### Available data ###

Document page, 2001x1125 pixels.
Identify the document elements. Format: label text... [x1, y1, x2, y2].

###
### Available data ###

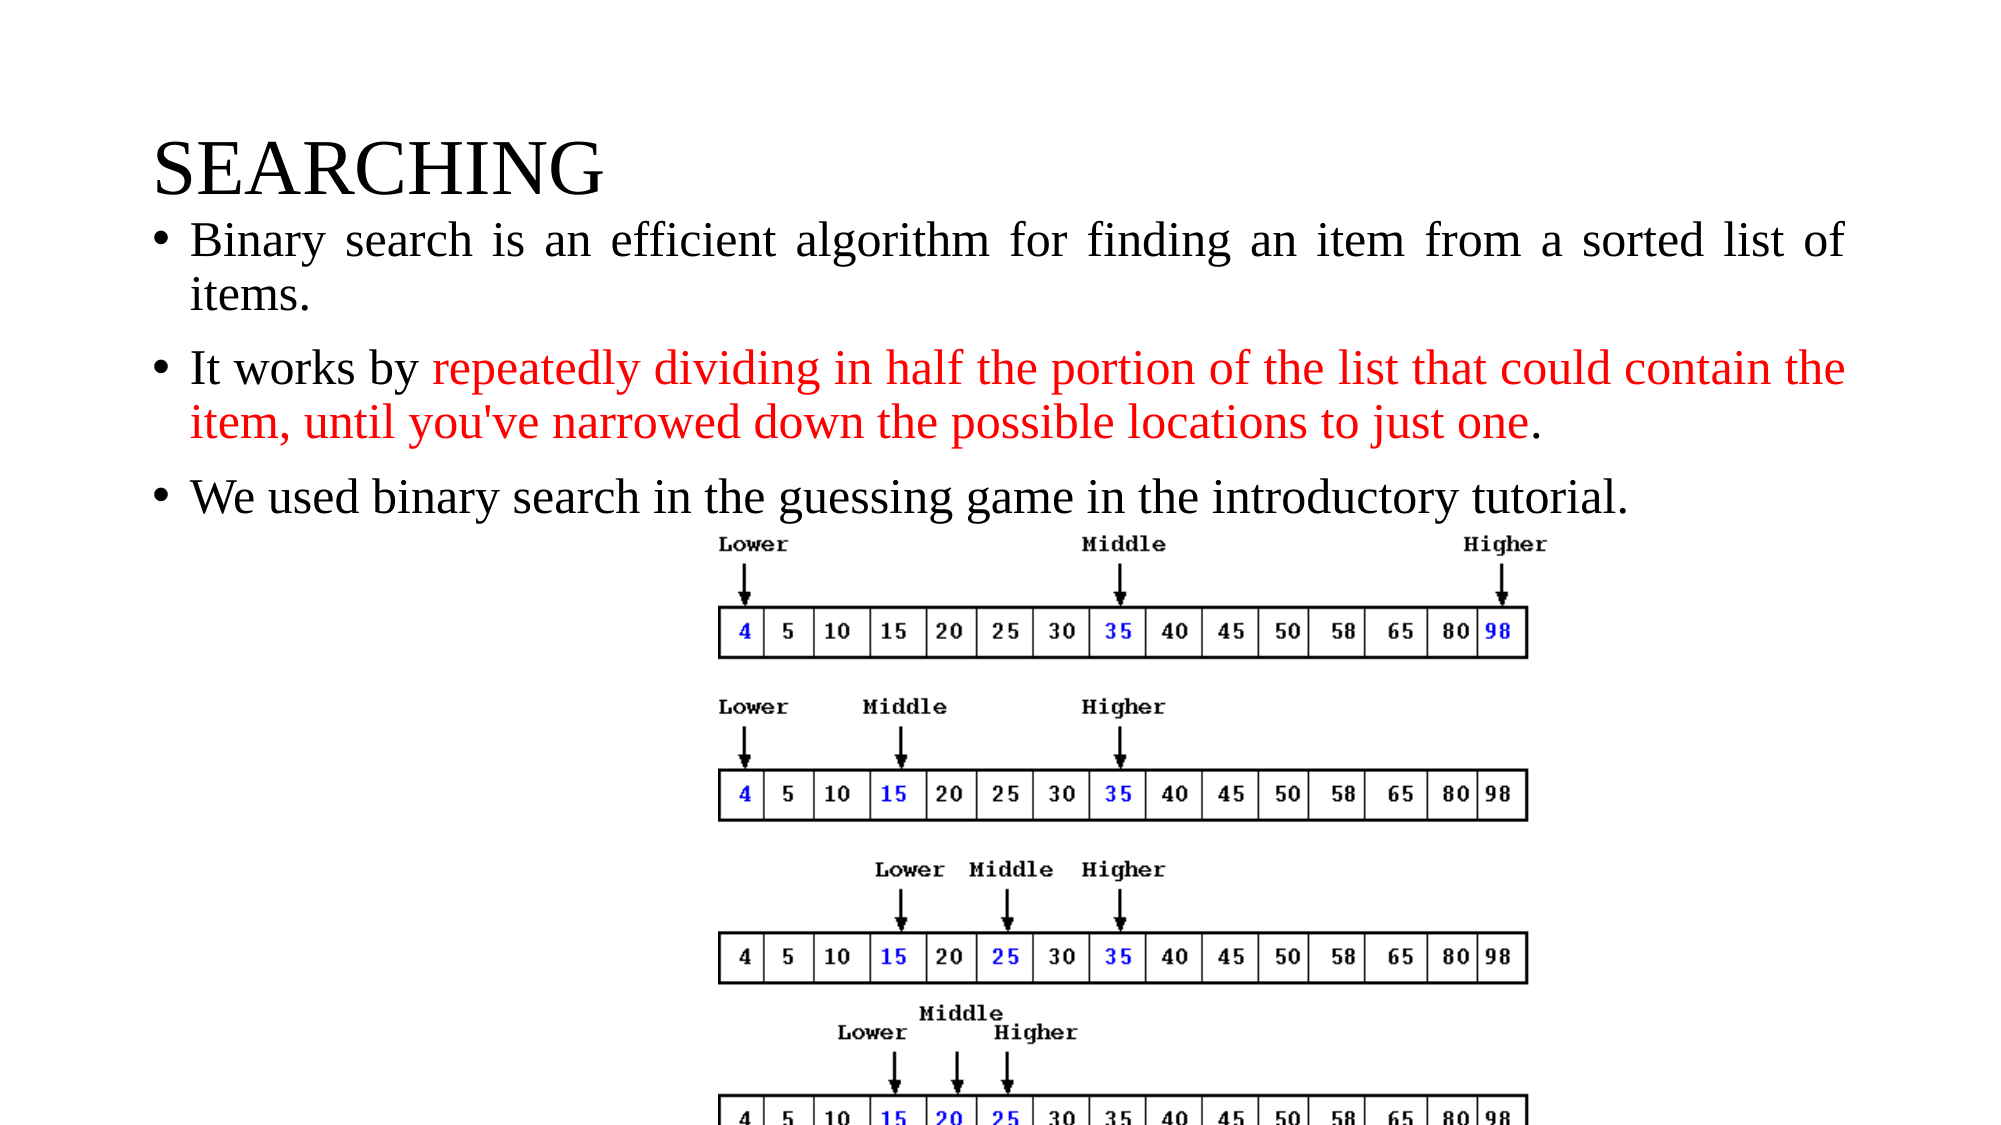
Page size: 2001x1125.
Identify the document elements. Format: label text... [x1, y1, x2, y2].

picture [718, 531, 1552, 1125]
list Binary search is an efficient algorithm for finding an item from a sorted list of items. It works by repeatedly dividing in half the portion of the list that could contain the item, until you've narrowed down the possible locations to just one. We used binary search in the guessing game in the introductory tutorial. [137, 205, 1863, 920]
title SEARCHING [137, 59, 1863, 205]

###
### Available data ###

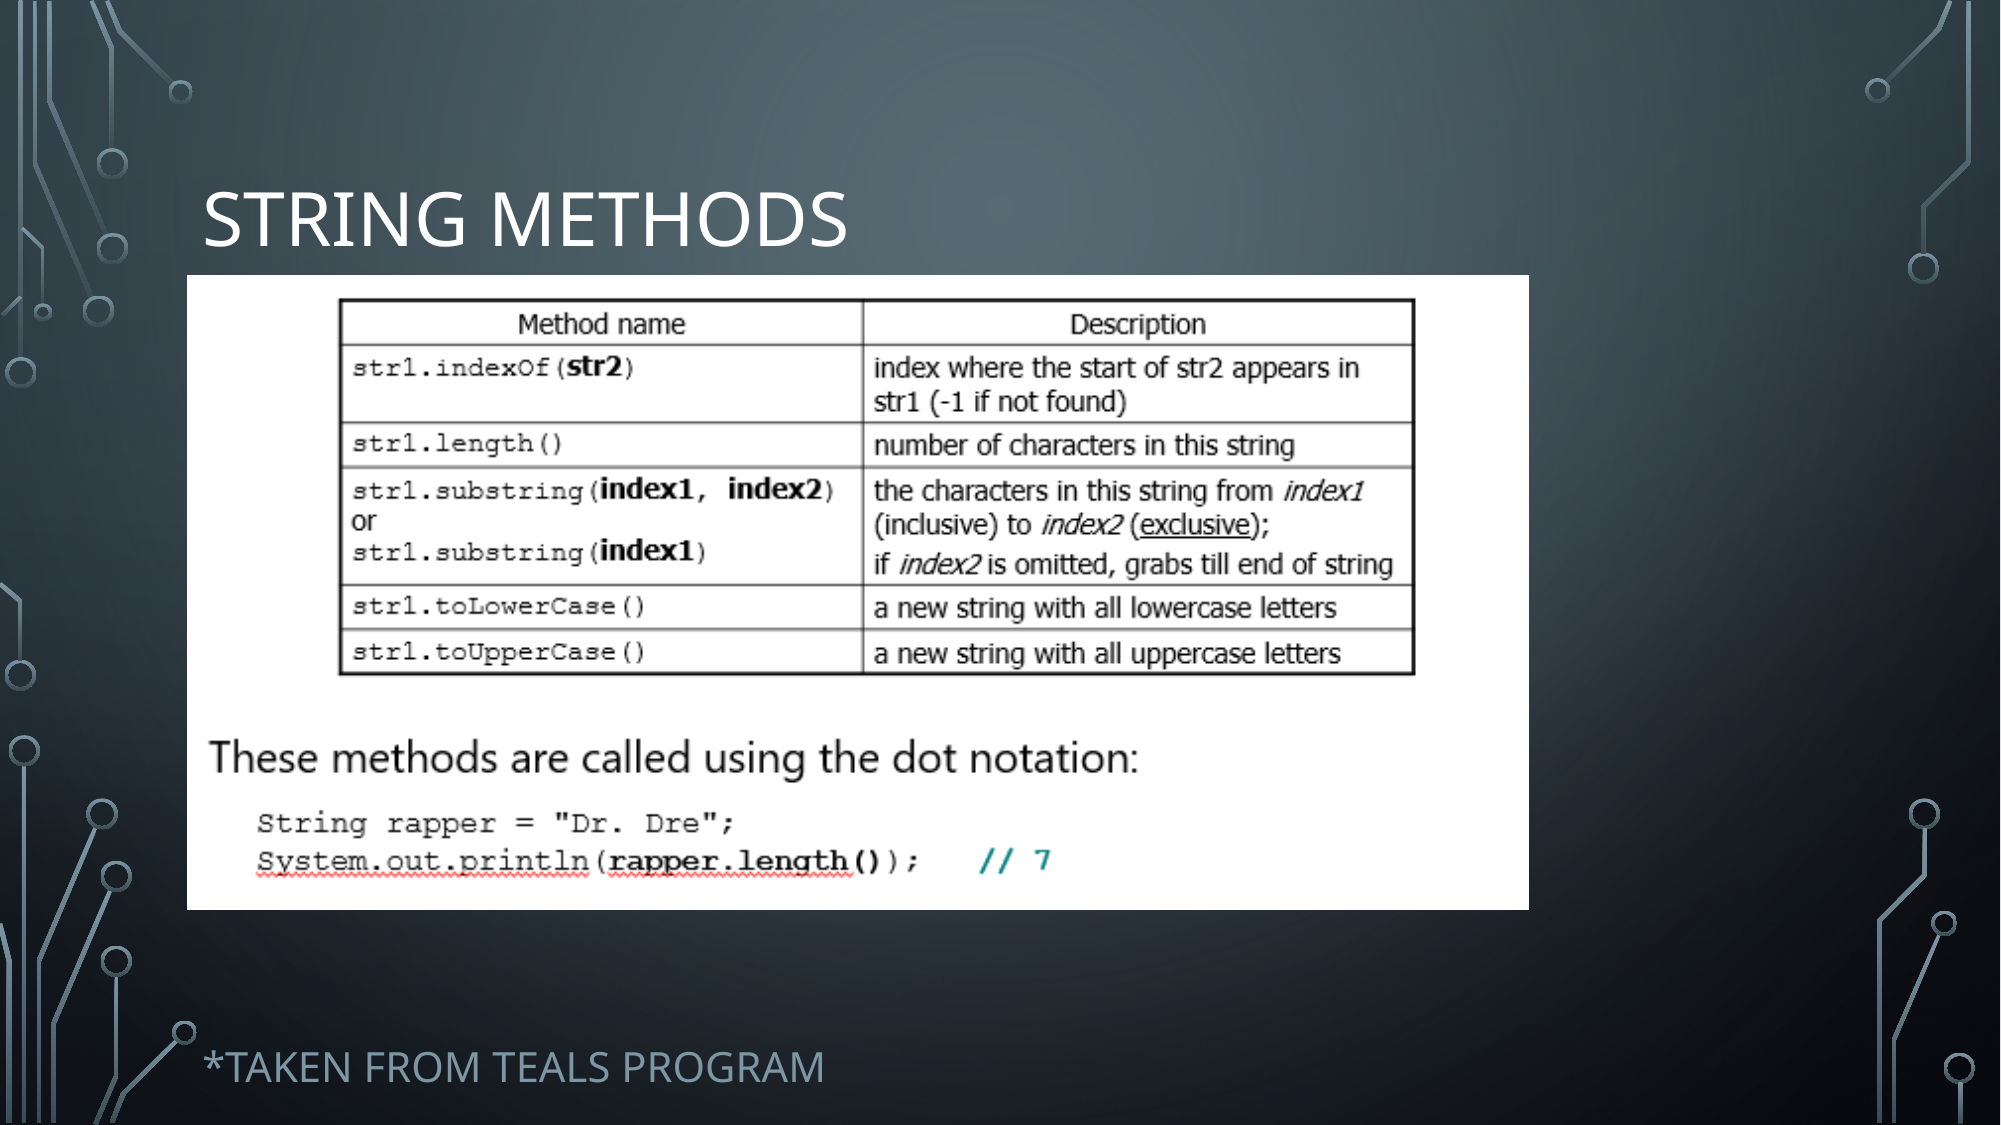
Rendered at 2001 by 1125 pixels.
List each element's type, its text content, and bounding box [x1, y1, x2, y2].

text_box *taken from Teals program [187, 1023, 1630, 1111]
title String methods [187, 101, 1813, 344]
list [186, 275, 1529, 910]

###

Pick every line from the listing holding the string "pixels", and copy it.

[Completed task]:
Document page, 2001x1125 pixels.
Rendered at 2001 by 1125 pixels.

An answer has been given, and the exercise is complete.